• Document text:
FLAMEGPU2 icon indicating copy to clipboard operation
FLAMEGPU2 copied to clipboard

Self hosted runners on ITS VMs

Open mondus opened this issue 2 years ago • 7 comments

I have requested this from ITS and started an issue to capture thoughts on this to share with @willfurnass.

Requested info from Will and initial thoughts.

Are you wanting Repository or Organization-level runners (https://docs.github.com/en/actions/hosting-your-own-runners/about-self-hosted-runners)? Will the associated repository/repositories be public or private and who will be able to commit to them and trigger GitHub Actions (https://docs.github.com/en/actions/hosting-your-own-runners/about-self-hosted-runners#self-hosted-runner-security)? If using an Org-level runner are all members required to have MFA enabled?

Organization level to support CI for example models etc. Repos will be public. Organization is restricted to specific users within the FGPU2 team. I have just forced 2 step auth which has resulted in removal of Mozhgan.

By 'infosec approval for Exemption' do you mean a firewall exemption? I don't think that's required as runners establish connections to GitHub.com, not the other way round: https://docs.github.com/en/actions/hosting-your-own-runners/about-self-hosted-runners#communication-between-self-hosted-runners-and-github

Not required but @ptheywood suggested that without it the runner can only poll and hence the integration and updating of progress is not great. This link you have sent suggests that this should actually be fine.

In terms of hardware resources (RAM, cores, storage, GPU RAM, Compute Capability) and OS what do you think you need? Are you able to specify GPU resource requirements in terms of MIG slices of an A100? How long will the VM be needed for? Any particular requirements re device driver version? Who will need 'ownership' inc SSH access?

• Written instruction: Reproduce the stretch of the self-hosted runners thread from "Organization level to" through "actually be fine.". Work only from the self-hosted runners thread.

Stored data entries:
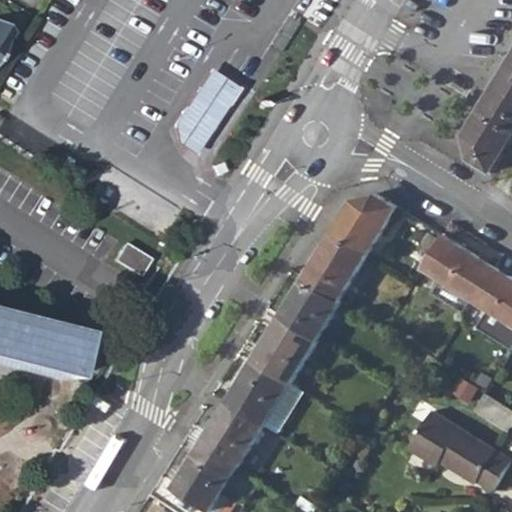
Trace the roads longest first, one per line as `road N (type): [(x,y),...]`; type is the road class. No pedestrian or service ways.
road 1 (tertiary): [(317,132),(174,334),(151,412),(88,511)]
road 2 (residential): [(511,232),(360,141),(317,132)]
road 3 (tertiary): [(385,0),(329,86),(317,132)]
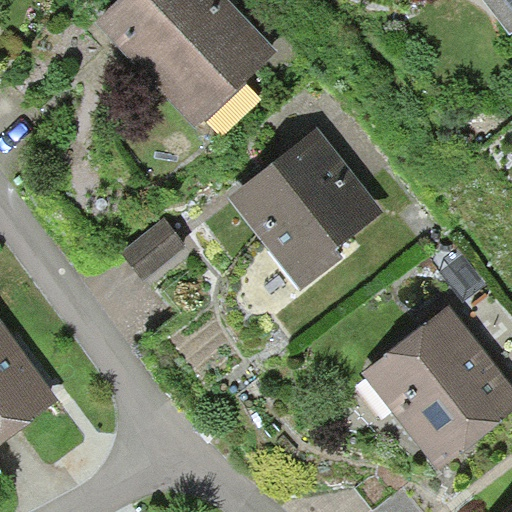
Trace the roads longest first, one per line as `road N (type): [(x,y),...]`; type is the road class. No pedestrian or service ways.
road 1 (residential): [(157,447),(141,399),(0,187)]
road 2 (residential): [(157,447),(259,511)]
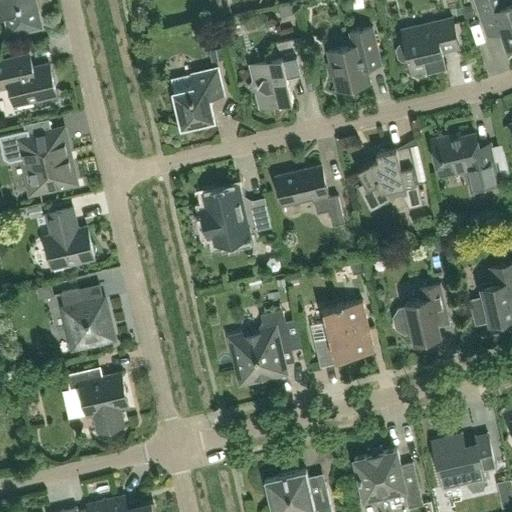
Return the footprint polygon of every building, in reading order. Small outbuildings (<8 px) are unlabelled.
[(40,25),(34,0),(0,0),(0,15),(1,17),(7,16),(11,32),(40,25)] [(229,0),(217,0),(221,15),(232,13),(229,0)] [(511,44),(511,2),(505,5),(503,0),(475,0),(485,30),(500,25),(507,47),(511,44)] [(292,3),(279,6),(281,15),(294,13),(292,3)] [(472,4),(464,6),(467,18),(475,15),(472,4)] [(460,46),(453,17),(402,29),(405,42),(399,44),(396,49),(398,57),(403,60),(409,59),(412,72),(445,64),(442,50),(460,46)] [(371,81),(368,67),(382,64),(373,26),(350,31),(353,44),(328,50),(330,61),(327,62),(330,75),(333,74),(337,89),(371,81)] [(253,79),(248,86),(255,91),(259,107),(276,104),(281,107),(284,102),(293,99),(288,75),(301,72),(293,38),(275,42),(265,59),(249,63),(253,79)] [(33,100),(56,94),(49,63),(34,67),(30,52),(0,59),(0,82),(1,88),(11,85),(15,104),(17,103),(18,109),(34,105),(33,100)] [(218,67),(171,77),(182,125),(215,118),(210,96),(224,92),(218,67)] [(76,182),(64,127),(30,135),(28,129),(0,136),(5,157),(10,160),(29,156),(33,172),(28,173),(26,176),(29,189),(33,191),(37,190),(38,191),(76,182)] [(365,143),(386,138),(384,130),(363,136),(365,143)] [(500,186),(496,169),(491,146),(479,148),(476,132),(451,138),(450,135),(432,139),(440,174),(465,168),(471,193),(500,186)] [(422,204),(409,146),(397,148),(397,147),(377,152),(378,158),(358,169),(365,182),(358,186),(370,209),(395,197),(393,187),(405,184),(407,193),(402,195),(409,207),(422,204)] [(328,193),(322,165),(276,175),(283,203),(314,196),(317,212),(329,209),(333,224),(345,221),(338,194),(328,197),(327,193),(328,193)] [(265,196),(253,199),(239,192),(238,184),(204,192),(208,208),(202,209),(208,235),(214,233),(216,243),(222,241),(223,246),(245,241),(244,236),(249,235),(249,231),(272,226),(265,196)] [(42,215),(40,205),(28,208),(30,218),(42,215)] [(90,240),(87,226),(78,228),(73,207),(47,213),(52,234),(46,235),(53,266),(54,266),(55,270),(71,266),(70,263),(94,257),(93,255),(95,253),(95,252),(96,251),(96,250),(96,249),(96,247),(96,246),(95,244),(94,242),(93,241),(92,241),(91,240),(90,240)] [(424,239),(438,235),(434,218),(420,222),(424,239)] [(442,237),(430,240),(432,252),(444,249),(442,237)] [(364,259),(350,262),(352,274),(366,271),(364,259)] [(511,317),(511,261),(491,267),(494,283),(482,286),(485,298),(471,301),(476,323),(490,319),(490,322),(511,317)] [(450,323),(446,305),(441,282),(419,287),(421,298),(406,301),(407,304),(399,306),(393,316),(396,328),(406,333),(413,332),(415,340),(441,334),(439,326),(450,323)] [(52,283),(37,286),(39,297),(54,294),(52,283)] [(113,337),(104,298),(82,303),(78,288),(61,292),(74,346),(113,337)] [(374,350),(363,299),(343,303),(343,302),(336,304),(336,305),(324,308),(326,320),(311,323),(318,356),(334,352),(335,359),(374,350)] [(285,370),(280,351),(292,348),(285,320),(283,309),(261,314),(263,321),(257,331),(242,334),(242,331),(227,334),(231,348),(234,347),(242,380),(285,370)] [(303,346),(297,318),(285,320),(292,348),(303,346)] [(128,404),(121,372),(95,378),(93,367),(67,373),(70,388),(81,386),(87,413),(95,411),(99,429),(123,424),(119,406),(128,404)] [(464,438),(462,432),(432,439),(443,487),(467,481),(468,485),(473,490),(484,488),(486,481),(484,469),(496,467),(488,432),(464,438)] [(414,461),(401,464),(397,447),(383,450),(382,445),(367,448),(369,454),(354,457),(364,499),(378,496),(378,497),(394,494),(394,492),(405,490),(409,506),(424,503),(414,461)] [(333,511),(329,495),(313,498),(306,468),(265,478),(272,511),(333,511)] [(511,492),(501,495),(503,507),(511,505),(511,492)] [(153,511),(152,505),(126,511),(123,496),(87,504),(88,508),(78,511),(77,506),(53,511),(153,511)]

• Problem solution:
Organization level to support CI for example models etc. Repos will be public. Organization is restricted to specific users within the FGPU2 team. I have just forced 2 step auth which has resulted in removal of Mozhgan.

By 'infosec approval for Exemption' do you mean a firewall exemption? I don't think that's required as runners establish connections to GitHub.com, not the other way round: https://docs.github.com/en/actions/hosting-your-own-runners/about-self-hosted-runners#communication-between-self-hosted-runners-and-github

Not required but @ptheywood suggested that without it the runner can only poll and hence the integration and updating of progress is not great. This link you have sent suggests that this should actually be fine.